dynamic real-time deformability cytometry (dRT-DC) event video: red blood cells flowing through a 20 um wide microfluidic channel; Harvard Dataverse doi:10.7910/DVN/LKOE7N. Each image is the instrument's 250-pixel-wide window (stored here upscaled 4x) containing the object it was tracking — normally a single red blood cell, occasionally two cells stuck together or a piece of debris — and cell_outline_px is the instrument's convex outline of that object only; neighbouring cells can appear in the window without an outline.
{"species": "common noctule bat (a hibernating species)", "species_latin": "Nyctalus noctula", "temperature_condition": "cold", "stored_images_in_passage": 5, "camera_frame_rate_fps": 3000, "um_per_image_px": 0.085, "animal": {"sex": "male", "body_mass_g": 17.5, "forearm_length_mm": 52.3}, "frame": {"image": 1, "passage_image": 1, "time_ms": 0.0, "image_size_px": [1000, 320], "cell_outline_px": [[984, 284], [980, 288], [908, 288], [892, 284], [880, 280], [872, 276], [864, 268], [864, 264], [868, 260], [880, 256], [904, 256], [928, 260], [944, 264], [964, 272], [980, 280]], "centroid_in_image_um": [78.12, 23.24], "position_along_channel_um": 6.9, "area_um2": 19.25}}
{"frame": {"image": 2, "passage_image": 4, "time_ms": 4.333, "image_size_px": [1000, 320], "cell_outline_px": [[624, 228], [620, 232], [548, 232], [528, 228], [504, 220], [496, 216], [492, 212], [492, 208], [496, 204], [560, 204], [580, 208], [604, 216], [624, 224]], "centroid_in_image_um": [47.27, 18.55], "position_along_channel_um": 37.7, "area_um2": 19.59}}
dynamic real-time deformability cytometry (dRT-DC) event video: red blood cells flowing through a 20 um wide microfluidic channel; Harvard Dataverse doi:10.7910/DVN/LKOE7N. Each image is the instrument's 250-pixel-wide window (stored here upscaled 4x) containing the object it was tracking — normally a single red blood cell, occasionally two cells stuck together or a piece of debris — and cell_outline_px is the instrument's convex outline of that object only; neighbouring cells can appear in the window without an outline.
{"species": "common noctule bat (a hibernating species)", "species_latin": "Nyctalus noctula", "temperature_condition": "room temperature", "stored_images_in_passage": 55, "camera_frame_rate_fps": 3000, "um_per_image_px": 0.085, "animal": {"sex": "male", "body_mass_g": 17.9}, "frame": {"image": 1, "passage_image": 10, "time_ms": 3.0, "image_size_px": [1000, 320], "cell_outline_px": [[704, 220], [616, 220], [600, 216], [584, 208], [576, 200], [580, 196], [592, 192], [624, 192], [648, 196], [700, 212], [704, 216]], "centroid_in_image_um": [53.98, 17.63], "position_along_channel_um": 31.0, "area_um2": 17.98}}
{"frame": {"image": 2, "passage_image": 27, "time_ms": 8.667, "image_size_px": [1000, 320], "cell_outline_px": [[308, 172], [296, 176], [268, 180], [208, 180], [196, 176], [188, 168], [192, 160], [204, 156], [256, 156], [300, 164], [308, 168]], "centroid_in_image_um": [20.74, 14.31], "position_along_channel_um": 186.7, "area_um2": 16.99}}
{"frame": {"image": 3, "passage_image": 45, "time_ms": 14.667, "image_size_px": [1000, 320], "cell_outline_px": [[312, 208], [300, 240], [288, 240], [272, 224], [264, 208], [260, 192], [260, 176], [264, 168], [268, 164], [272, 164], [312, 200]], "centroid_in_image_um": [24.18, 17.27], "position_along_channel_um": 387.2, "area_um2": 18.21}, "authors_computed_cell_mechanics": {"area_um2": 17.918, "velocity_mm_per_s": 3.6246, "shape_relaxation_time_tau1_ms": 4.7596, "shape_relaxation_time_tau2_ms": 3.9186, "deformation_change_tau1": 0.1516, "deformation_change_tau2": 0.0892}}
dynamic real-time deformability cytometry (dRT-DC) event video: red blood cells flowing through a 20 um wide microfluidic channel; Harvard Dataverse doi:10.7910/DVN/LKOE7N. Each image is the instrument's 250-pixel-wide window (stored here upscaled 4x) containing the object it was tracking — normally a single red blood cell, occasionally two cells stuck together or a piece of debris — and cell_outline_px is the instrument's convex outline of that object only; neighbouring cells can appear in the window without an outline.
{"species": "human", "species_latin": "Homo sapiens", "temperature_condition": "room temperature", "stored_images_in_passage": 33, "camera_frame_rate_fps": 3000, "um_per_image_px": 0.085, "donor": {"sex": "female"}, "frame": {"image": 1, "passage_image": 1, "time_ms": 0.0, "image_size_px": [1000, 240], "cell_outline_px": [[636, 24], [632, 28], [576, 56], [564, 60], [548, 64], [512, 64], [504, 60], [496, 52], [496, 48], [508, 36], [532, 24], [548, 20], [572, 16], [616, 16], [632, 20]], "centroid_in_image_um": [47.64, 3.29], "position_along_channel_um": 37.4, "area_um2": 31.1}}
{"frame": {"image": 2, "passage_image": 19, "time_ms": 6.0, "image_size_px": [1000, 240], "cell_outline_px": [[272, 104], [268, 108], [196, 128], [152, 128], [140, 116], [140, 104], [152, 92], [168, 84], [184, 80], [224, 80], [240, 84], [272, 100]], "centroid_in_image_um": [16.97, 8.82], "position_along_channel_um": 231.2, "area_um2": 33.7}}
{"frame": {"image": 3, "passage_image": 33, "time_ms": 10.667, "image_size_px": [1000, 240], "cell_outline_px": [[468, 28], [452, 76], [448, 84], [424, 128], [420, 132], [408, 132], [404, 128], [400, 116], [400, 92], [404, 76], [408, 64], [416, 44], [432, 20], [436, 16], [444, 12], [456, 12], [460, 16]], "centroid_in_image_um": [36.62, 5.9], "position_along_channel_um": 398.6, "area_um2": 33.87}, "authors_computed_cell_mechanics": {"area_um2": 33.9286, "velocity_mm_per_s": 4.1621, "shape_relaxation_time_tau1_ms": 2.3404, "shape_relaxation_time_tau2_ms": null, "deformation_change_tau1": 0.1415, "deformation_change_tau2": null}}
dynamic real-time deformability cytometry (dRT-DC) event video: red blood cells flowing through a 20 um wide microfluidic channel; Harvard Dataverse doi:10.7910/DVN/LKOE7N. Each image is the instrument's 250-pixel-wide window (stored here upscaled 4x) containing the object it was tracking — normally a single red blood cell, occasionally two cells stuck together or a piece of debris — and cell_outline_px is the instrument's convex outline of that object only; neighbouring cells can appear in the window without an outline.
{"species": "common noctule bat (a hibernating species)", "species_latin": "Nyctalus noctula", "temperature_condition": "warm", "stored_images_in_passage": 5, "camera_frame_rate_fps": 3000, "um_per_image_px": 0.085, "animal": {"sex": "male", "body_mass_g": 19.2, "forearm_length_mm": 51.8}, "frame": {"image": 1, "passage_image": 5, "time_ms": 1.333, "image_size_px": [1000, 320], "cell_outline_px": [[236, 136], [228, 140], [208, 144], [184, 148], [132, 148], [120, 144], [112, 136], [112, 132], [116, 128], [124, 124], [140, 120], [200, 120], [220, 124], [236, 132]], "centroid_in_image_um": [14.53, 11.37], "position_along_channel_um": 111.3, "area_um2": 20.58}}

..............................

**Problem requirements**
Could you transcribe the records in full, exactly?

**Output of the exercise**
dynamic real-time deformability cytometry (dRT-DC) event video: red blood cells flowing through a 20 um wide microfluidic channel; Harvard Dataverse doi:10.7910/DVN/LKOE7N. Each image is the instrument's 250-pixel-wide window (stored here upscaled 4x) containing the object it was tracking — normally a single red blood cell, occasionally two cells stuck together or a piece of debris — and cell_outline_px is the instrument's convex outline of that object only; neighbouring cells can appear in the window without an outline.
{"species": "common noctule bat (a hibernating species)", "species_latin": "Nyctalus noctula", "temperature_condition": "cold", "stored_images_in_passage": 5, "camera_frame_rate_fps": 3000, "um_per_image_px": 0.085, "animal": {"sex": "male", "body_mass_g": 17.5, "forearm_length_mm": 52.3}, "frame": {"image": 1, "passage_image": 1, "time_ms": 0.0, "image_size_px": [1000, 320], "cell_outline_px": [[984, 284], [980, 288], [908, 288], [892, 284], [880, 280], [872, 276], [864, 268], [864, 264], [868, 260], [880, 256], [904, 256], [928, 260], [944, 264], [964, 272], [980, 280]], "centroid_in_image_um": [78.12, 23.24], "position_along_channel_um": 6.9, "area_um2": 19.25}}
{"frame": {"image": 2, "passage_image": 4, "time_ms": 4.333, "image_size_px": [1000, 320], "cell_outline_px": [[624, 228], [620, 232], [548, 232], [528, 228], [504, 220], [496, 216], [492, 212], [492, 208], [496, 204], [560, 204], [580, 208], [604, 216], [624, 224]], "centroid_in_image_um": [47.27, 18.55], "position_along_channel_um": 37.7, "area_um2": 19.59}}
dynamic real-time deformability cytometry (dRT-DC) event video: red blood cells flowing through a 20 um wide microfluidic channel; Harvard Dataverse doi:10.7910/DVN/LKOE7N. Each image is the instrument's 250-pixel-wide window (stored here upscaled 4x) containing the object it was tracking — normally a single red blood cell, occasionally two cells stuck together or a piece of debris — and cell_outline_px is the instrument's convex outline of that object only; neighbouring cells can appear in the window without an outline.
{"species": "common noctule bat (a hibernating species)", "species_latin": "Nyctalus noctula", "temperature_condition": "room temperature", "stored_images_in_passage": 55, "camera_frame_rate_fps": 3000, "um_per_image_px": 0.085, "animal": {"sex": "male", "body_mass_g": 17.9}, "frame": {"image": 1, "passage_image": 10, "time_ms": 3.0, "image_size_px": [1000, 320], "cell_outline_px": [[704, 220], [616, 220], [600, 216], [584, 208], [576, 200], [580, 196], [592, 192], [624, 192], [648, 196], [700, 212], [704, 216]], "centroid_in_image_um": [53.98, 17.63], "position_along_channel_um": 31.0, "area_um2": 17.98}}
{"frame": {"image": 2, "passage_image": 27, "time_ms": 8.667, "image_size_px": [1000, 320], "cell_outline_px": [[308, 172], [296, 176], [268, 180], [208, 180], [196, 176], [188, 168], [192, 160], [204, 156], [256, 156], [300, 164], [308, 168]], "centroid_in_image_um": [20.74, 14.31], "position_along_channel_um": 186.7, "area_um2": 16.99}}
{"frame": {"image": 3, "passage_image": 45, "time_ms": 14.667, "image_size_px": [1000, 320], "cell_outline_px": [[312, 208], [300, 240], [288, 240], [272, 224], [264, 208], [260, 192], [260, 176], [264, 168], [268, 164], [272, 164], [312, 200]], "centroid_in_image_um": [24.18, 17.27], "position_along_channel_um": 387.2, "area_um2": 18.21}, "authors_computed_cell_mechanics": {"area_um2": 17.918, "velocity_mm_per_s": 3.6246, "shape_relaxation_time_tau1_ms": 4.7596, "shape_relaxation_time_tau2_ms": 3.9186, "deformation_change_tau1": 0.1516, "deformation_change_tau2": 0.0892}}
dynamic real-time deformability cytometry (dRT-DC) event video: red blood cells flowing through a 20 um wide microfluidic channel; Harvard Dataverse doi:10.7910/DVN/LKOE7N. Each image is the instrument's 250-pixel-wide window (stored here upscaled 4x) containing the object it was tracking — normally a single red blood cell, occasionally two cells stuck together or a piece of debris — and cell_outline_px is the instrument's convex outline of that object only; neighbouring cells can appear in the window without an outline.
{"species": "human", "species_latin": "Homo sapiens", "temperature_condition": "room temperature", "stored_images_in_passage": 33, "camera_frame_rate_fps": 3000, "um_per_image_px": 0.085, "donor": {"sex": "female"}, "frame": {"image": 1, "passage_image": 1, "time_ms": 0.0, "image_size_px": [1000, 240], "cell_outline_px": [[636, 24], [632, 28], [576, 56], [564, 60], [548, 64], [512, 64], [504, 60], [496, 52], [496, 48], [508, 36], [532, 24], [548, 20], [572, 16], [616, 16], [632, 20]], "centroid_in_image_um": [47.64, 3.29], "position_along_channel_um": 37.4, "area_um2": 31.1}}
{"frame": {"image": 2, "passage_image": 19, "time_ms": 6.0, "image_size_px": [1000, 240], "cell_outline_px": [[272, 104], [268, 108], [196, 128], [152, 128], [140, 116], [140, 104], [152, 92], [168, 84], [184, 80], [224, 80], [240, 84], [272, 100]], "centroid_in_image_um": [16.97, 8.82], "position_along_channel_um": 231.2, "area_um2": 33.7}}
{"frame": {"image": 3, "passage_image": 33, "time_ms": 10.667, "image_size_px": [1000, 240], "cell_outline_px": [[468, 28], [452, 76], [448, 84], [424, 128], [420, 132], [408, 132], [404, 128], [400, 116], [400, 92], [404, 76], [408, 64], [416, 44], [432, 20], [436, 16], [444, 12], [456, 12], [460, 16]], "centroid_in_image_um": [36.62, 5.9], "position_along_channel_um": 398.6, "area_um2": 33.87}, "authors_computed_cell_mechanics": {"area_um2": 33.9286, "velocity_mm_per_s": 4.1621, "shape_relaxation_time_tau1_ms": 2.3404, "shape_relaxation_time_tau2_ms": null, "deformation_change_tau1": 0.1415, "deformation_change_tau2": null}}
dynamic real-time deformability cytometry (dRT-DC) event video: red blood cells flowing through a 20 um wide microfluidic channel; Harvard Dataverse doi:10.7910/DVN/LKOE7N. Each image is the instrument's 250-pixel-wide window (stored here upscaled 4x) containing the object it was tracking — normally a single red blood cell, occasionally two cells stuck together or a piece of debris — and cell_outline_px is the instrument's convex outline of that object only; neighbouring cells can appear in the window without an outline.
{"species": "common noctule bat (a hibernating species)", "species_latin": "Nyctalus noctula", "temperature_condition": "warm", "stored_images_in_passage": 5, "camera_frame_rate_fps": 3000, "um_per_image_px": 0.085, "animal": {"sex": "male", "body_mass_g": 19.2, "forearm_length_mm": 51.8}, "frame": {"image": 1, "passage_image": 5, "time_ms": 1.333, "image_size_px": [1000, 320], "cell_outline_px": [[236, 136], [228, 140], [208, 144], [184, 148], [132, 148], [120, 144], [112, 136], [112, 132], [116, 128], [124, 124], [140, 120], [200, 120], [220, 124], [236, 132]], "centroid_in_image_um": [14.53, 11.37], "position_along_channel_um": 111.3, "area_um2": 20.58}}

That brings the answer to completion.